[BEGIN DOCUMENT EXCERPT]
[Mesa-dev] [PATCH 1/3] gallivm: ignore rho approximation for cube maps

Thu Oct 3 12:40:40 PDT 2013

On 10/03/2013 09:42 AM, sroland at vmware.com wrote:
> From: Roland Scheidegger <sroland at vmware.com>
>
> There's two reasons for this:
> 1) even when ignoring rho approximation for cube maps, the result is still
> not correct, but it's better as the max error at edges is now sqrt(2) instead
> of 2 (which was a full mip level), same as it is for ordinary 2d maps when
> doing rho approximations (so the error actually goes from factor 2 at edges and
> sqrt(2) completely inside a face to sqrt(2) at edges and 0 inside a face).
> 2) I want to repurpose rho_no_approx for cubemaps for fully correct cubemap
> derivatives (so don't need yet another debug var).
> ---
>   src/gallium/auxiliary/gallivm/lp_bld_sample.c |   34 +++++++++----------------
>   1 file changed, 12 insertions(+), 22 deletions(-)
>
> diff --git a/src/gallium/auxiliary/gallivm/lp_bld_sample.c b/src/gallium/auxiliary/gallivm/lp_bld_sample.c
> index c775382..ea6bec7 100644
> --- a/src/gallium/auxiliary/gallivm/lp_bld_sample.c
> +++ b/src/gallium/auxiliary/gallivm/lp_bld_sample.c
> @@ -269,10 +269,8 @@ lp_build_rho(struct lp_build_sample_context *bld,
>         /* Could optimize this for single quad just skip the broadcast */
>         cubesize = lp_build_extract_broadcast(gallivm, bld->float_size_in_type,
>                                               rho_bld->type, float_size, index0);
> -      if (no_rho_opt) {
> -         /* skipping sqrt hence returning rho squared */
> -         cubesize = lp_build_mul(rho_bld, cubesize, cubesize);
> -      }
> +      /* skipping sqrt hence returning rho squared */
> +      cubesize = lp_build_mul(rho_bld, cubesize, cubesize);
>         rho = lp_build_mul(rho_bld, cubesize, rho);
>      }
>      else if (derivs && !(bld->static_texture_state->target == PIPE_TEXTURE_CUBE)) {
> @@ -757,8 +755,8 @@ lp_build_lod_selector(struct lp_build_sample_context *bld,
>         }
>         else {
>            LLVMValueRef rho;
> -         boolean rho_squared = (gallivm_debug & GALLIVM_DEBUG_NO_RHO_APPROX) &&
> -                               (bld->dims > 1);
> +         boolean rho_squared = ((gallivm_debug & GALLIVM_DEBUG_NO_RHO_APPROX) &&
> +                                (bld->dims > 1)) || cube_rho;
>
>            rho = lp_build_rho(bld, texture_unit, s, t, r, cube_rho, derivs);
>
> @@ -1602,31 +1600,23 @@ lp_build_cube_lookup(struct lp_build_sample_context *bld,
>             * know the texture is square which simplifies things (we can omit the
>             * size mul which happens very early completely here and do it at the
>             * very end).
[END DOCUMENT EXCERPT]
[BEGIN THE RECORDS]
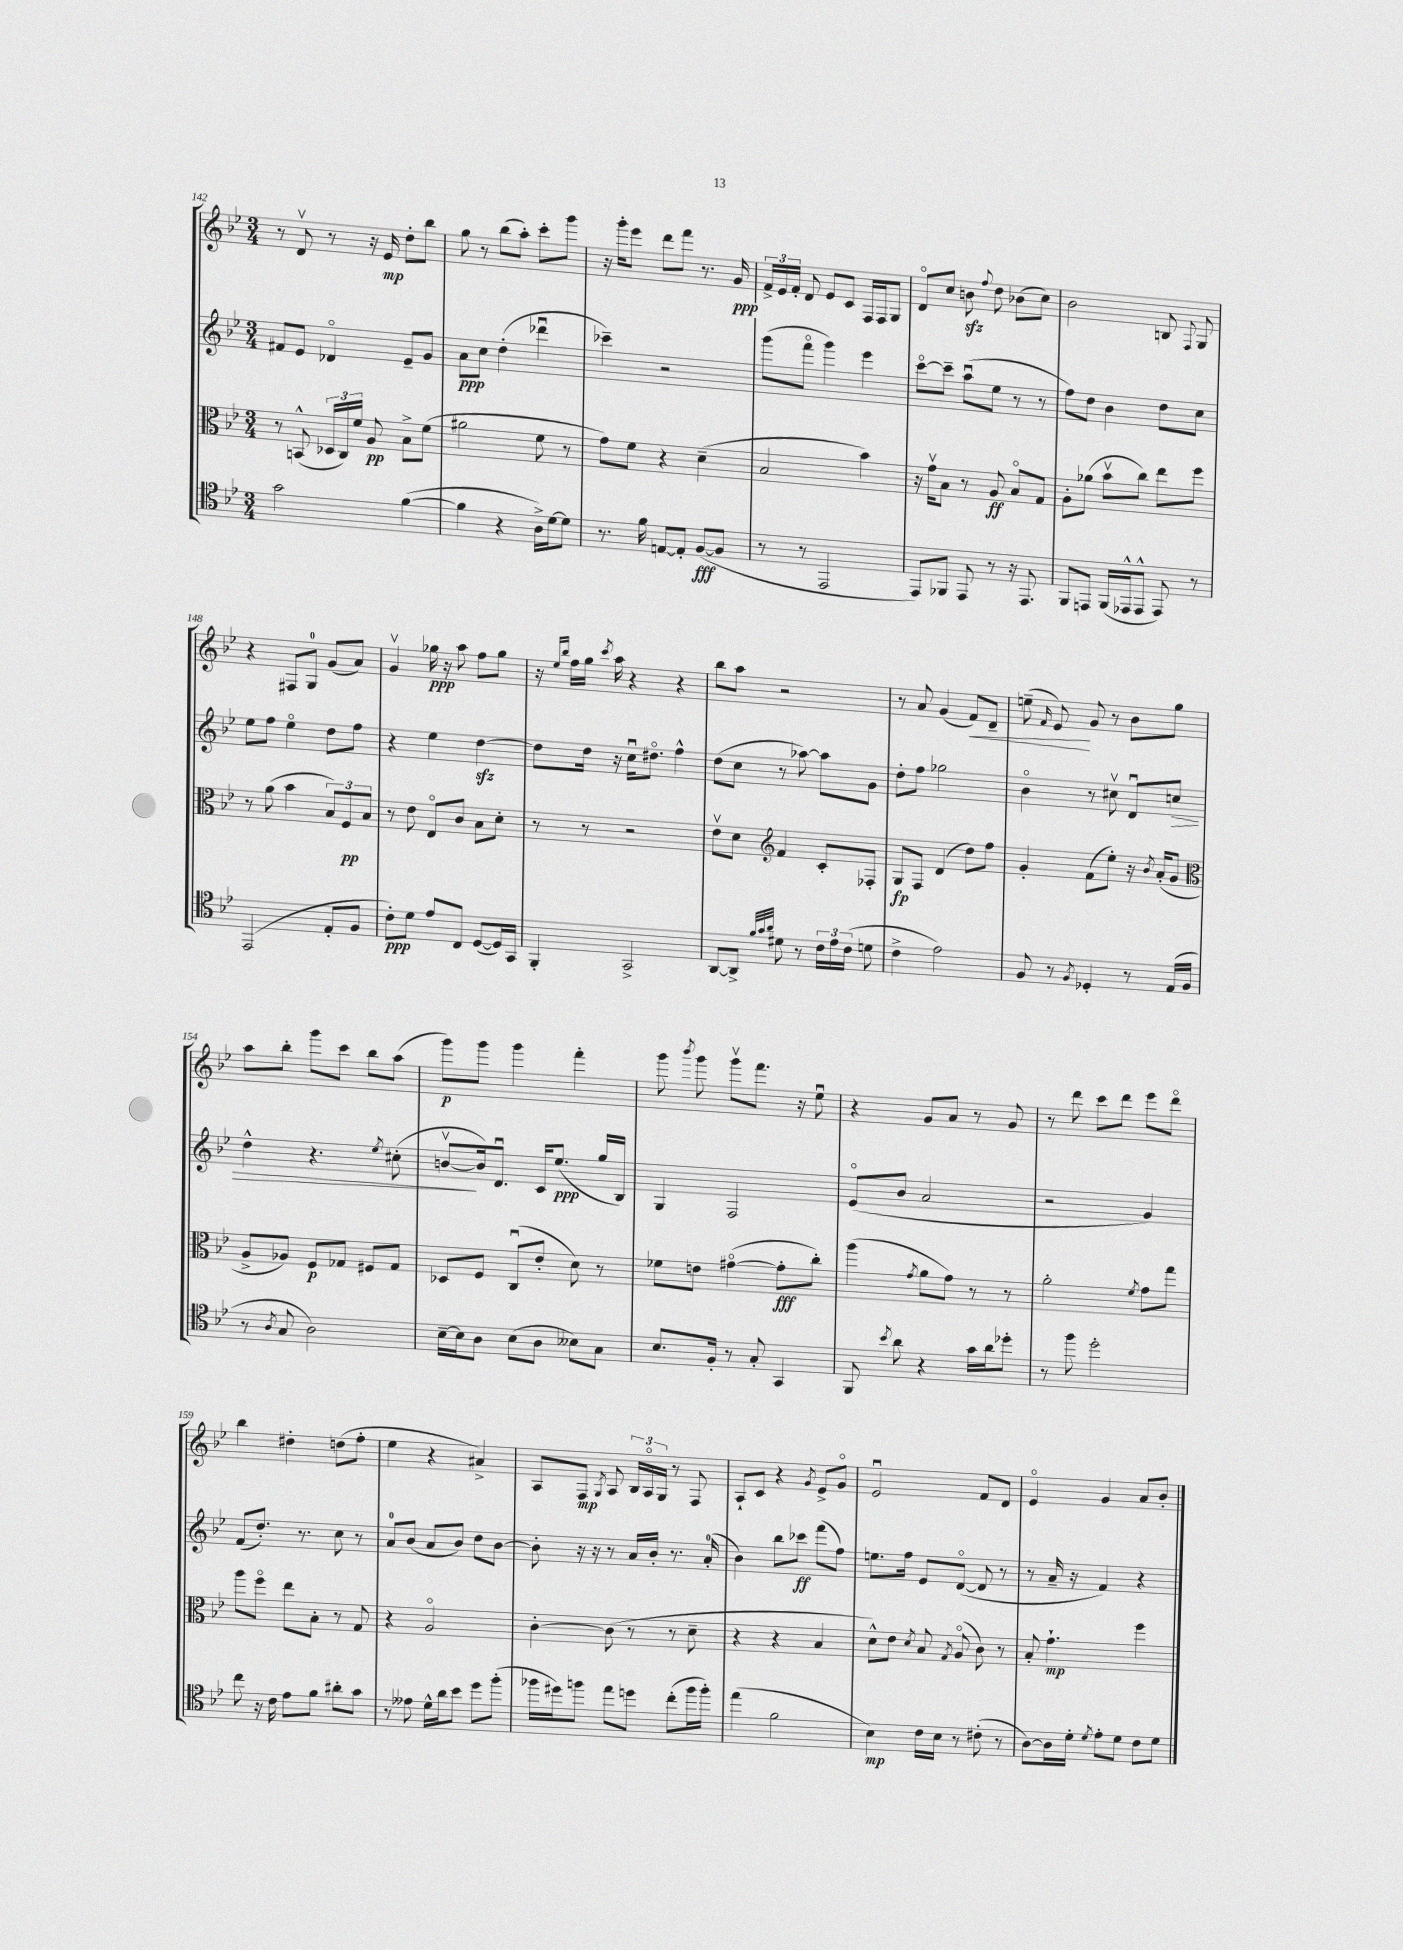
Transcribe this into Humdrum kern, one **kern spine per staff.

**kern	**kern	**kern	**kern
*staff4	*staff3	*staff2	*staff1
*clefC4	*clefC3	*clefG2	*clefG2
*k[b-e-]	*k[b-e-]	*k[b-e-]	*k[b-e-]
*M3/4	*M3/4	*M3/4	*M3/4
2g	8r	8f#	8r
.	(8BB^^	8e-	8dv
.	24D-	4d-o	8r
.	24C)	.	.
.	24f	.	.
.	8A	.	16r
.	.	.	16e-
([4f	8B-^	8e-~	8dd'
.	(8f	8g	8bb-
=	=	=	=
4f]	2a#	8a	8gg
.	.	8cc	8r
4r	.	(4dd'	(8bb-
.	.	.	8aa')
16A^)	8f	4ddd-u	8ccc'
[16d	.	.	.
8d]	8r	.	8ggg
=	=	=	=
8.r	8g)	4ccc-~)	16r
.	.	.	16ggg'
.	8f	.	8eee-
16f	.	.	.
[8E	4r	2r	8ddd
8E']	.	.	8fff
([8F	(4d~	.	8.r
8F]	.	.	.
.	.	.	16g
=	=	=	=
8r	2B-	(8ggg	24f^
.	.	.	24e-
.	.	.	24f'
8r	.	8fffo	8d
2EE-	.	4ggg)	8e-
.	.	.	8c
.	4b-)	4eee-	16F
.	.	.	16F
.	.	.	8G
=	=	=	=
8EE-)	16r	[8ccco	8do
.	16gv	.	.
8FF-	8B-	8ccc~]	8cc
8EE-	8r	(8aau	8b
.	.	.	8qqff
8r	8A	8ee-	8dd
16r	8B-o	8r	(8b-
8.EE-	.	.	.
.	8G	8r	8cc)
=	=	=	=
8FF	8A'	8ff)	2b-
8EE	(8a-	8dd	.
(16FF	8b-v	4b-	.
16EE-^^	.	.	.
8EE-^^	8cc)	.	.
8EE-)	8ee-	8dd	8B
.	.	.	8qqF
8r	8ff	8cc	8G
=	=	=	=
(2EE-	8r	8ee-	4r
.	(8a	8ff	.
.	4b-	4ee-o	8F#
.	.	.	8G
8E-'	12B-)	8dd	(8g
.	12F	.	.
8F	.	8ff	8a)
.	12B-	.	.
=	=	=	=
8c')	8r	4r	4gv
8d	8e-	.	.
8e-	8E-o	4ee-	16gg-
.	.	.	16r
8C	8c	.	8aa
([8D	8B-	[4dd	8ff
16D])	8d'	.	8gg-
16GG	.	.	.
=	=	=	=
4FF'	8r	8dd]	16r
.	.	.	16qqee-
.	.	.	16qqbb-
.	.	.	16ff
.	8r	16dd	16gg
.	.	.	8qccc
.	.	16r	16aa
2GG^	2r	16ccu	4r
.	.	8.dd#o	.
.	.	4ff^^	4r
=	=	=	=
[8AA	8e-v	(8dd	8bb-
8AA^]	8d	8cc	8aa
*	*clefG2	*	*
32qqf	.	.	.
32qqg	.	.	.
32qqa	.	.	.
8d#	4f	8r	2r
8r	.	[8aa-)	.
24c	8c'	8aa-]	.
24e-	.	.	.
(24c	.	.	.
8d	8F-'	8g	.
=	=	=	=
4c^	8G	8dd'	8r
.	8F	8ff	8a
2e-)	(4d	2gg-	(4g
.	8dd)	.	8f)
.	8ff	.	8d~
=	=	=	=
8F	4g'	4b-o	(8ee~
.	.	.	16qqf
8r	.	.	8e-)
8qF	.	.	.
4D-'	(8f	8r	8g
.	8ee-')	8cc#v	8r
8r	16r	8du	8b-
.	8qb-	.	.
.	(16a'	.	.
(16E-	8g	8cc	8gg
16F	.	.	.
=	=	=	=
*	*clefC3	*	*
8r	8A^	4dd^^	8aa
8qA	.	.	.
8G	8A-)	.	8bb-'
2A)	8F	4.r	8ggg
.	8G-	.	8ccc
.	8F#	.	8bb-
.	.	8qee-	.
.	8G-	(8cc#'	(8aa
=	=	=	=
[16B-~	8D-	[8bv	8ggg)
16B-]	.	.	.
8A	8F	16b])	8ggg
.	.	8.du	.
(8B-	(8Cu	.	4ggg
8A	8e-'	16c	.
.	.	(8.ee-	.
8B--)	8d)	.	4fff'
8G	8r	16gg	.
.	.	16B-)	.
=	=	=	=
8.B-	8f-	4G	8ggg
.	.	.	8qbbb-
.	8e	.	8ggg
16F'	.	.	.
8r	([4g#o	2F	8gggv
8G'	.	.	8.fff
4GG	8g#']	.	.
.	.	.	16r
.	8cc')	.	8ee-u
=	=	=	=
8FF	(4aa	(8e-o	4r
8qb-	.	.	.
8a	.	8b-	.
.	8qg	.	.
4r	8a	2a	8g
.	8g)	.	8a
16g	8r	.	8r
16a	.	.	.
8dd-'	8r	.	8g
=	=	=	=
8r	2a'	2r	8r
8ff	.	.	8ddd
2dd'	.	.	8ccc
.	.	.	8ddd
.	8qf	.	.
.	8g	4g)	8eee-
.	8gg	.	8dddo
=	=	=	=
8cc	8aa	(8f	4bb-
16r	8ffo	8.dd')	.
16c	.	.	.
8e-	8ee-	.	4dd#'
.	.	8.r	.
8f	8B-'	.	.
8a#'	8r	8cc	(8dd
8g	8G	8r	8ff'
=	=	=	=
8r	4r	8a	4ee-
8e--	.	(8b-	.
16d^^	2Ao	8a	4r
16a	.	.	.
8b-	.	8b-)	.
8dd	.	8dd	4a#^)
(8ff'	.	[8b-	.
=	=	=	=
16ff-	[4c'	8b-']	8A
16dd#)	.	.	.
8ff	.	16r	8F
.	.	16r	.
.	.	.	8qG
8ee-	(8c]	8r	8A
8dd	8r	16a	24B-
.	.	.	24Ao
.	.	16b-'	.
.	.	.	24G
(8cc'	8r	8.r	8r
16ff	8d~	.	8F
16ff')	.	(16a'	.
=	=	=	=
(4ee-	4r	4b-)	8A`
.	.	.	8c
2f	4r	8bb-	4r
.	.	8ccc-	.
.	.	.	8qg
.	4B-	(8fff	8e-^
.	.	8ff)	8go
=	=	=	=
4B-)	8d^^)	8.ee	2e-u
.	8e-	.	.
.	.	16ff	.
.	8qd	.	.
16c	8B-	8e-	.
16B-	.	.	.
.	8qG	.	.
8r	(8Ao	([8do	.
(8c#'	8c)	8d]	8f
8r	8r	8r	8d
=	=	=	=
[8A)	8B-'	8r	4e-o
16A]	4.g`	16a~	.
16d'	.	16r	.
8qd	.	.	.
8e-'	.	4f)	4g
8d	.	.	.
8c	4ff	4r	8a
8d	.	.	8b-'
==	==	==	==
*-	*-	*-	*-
[END THE RECORDS]
REQUIRED TASK A: According to the gallivm patch message, what is the maximum error at cube map edges once rho approximation is ignored?
REQUIRED TASK B: Count the lines of the entries that contain the string "kern", and reply with the number alone.
The patch message and the entries come from unrelated sources.

WRITTEN RESPONSE A: It is sqrt(2), down from 2.

WRITTEN RESPONSE B: 2